Colombia Defense Minister Calls for Relieving 100 Police in Tumaco Massacre

  • Defense Minister Luis Carlos Villegas.

    Defense Minister Luis Carlos Villegas. | Photo: @mindefensa

Published 11 October 2017
Opinion

Included are 80 police, two officers, and 20 executive level officials who were in the area of Nariño at the time of the massacre.

Colombian Defense Minister Luis Carlos Villegas has asked the director of the national police to relieve over 100 police of their duties in connection with the Oct. 5 Tumaco massacre, in which the police opened fired and killed at least eight protesting campesinos.

RELATED:
Colombia: Death Toll May Rise in Tumaco Massacre as Evidence Exposed

"Together with President Juan Manuel Santos we have instructed the director of the National Police General (Jorge Hernando) Nieto, to relieve the police units in the municipality of Tumaco," Villegas said during a press conference.

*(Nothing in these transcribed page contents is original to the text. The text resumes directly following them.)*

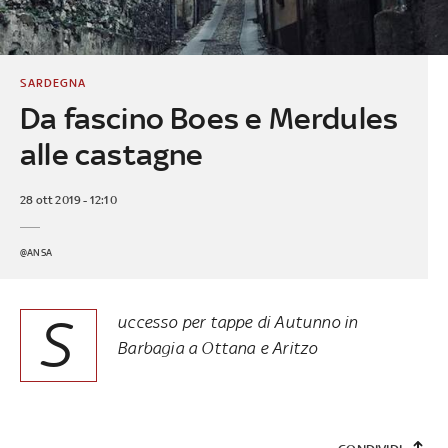
SARDEGNA
Da fascino Boes e Merdules
alle castagne
28 ott 2019 - 12:10
@ANSA
S
uccesso per tappe di Autunno in
Barbagia a Ottana e Aritzo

Included are 80 police, two officers, and 20 executive level officials who were in the area of Nariño at the time of the massacre.

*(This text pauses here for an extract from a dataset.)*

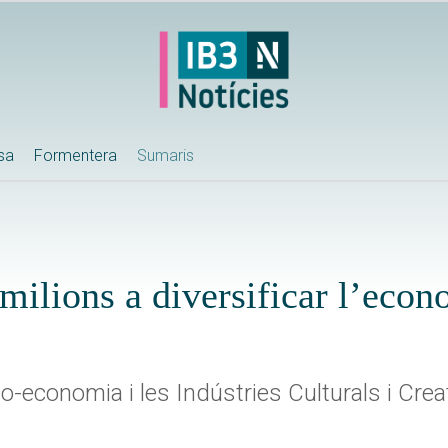
ssa
Formentera
Sumaris
milions a diversificar l’econ
o-economia i les Indústries Culturals i Crea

According to Villegas, the police force is fully invested in assisting the attorney general's office in its investigation into the murders as well as Sunday’s attack of human rights activists.

However, Luz Perly Cordoba director of the National Coordination of Cultivators of Coca, Poppy and Marijuana revealed in an interview that police investigators have prevented families from retrieving bodies of the killed. Perly Cordoba said police are hiding evidence and the lack of transparency is inhibiting the investigation process. She added that the subsequent lack of clarity may still yet show a rise in the official death toll from the attack.

The official incident report says only six peasants died, while witnesses claim at least 10 were killed and others have gone missing since the attack.

RELATED:
Colombian Officials Admit to Police Killing of Campesinos, 4 Suspended

Colombian police faced harsh criticism following the massacre last Thursday where least six coca farmers were killed in Tumaco after officers attacked a group of farmers who were protesting the forced eradication of their crops, and livelihoods, by government officials.

Sunday saw a second attack by security forces in Tandil, a rural village in the Tumaco region, against a body of human rights activists and journalists protesting Thursday’s massacre.

The police fired shots and grenades at the group as they attempted to enter the area, according to the Office of the Public Defender.

After continuously denying allegations, the Colombian Ombudsman’s Office admitted that the police opened fire on the campesinos and as a result, four police officers were suspended for their involvement in the deaths, according to El Tiempo.

Campesinos are often forced into the cultivation of illegal crops due to pervasive conditions of poverty in rural Colombia.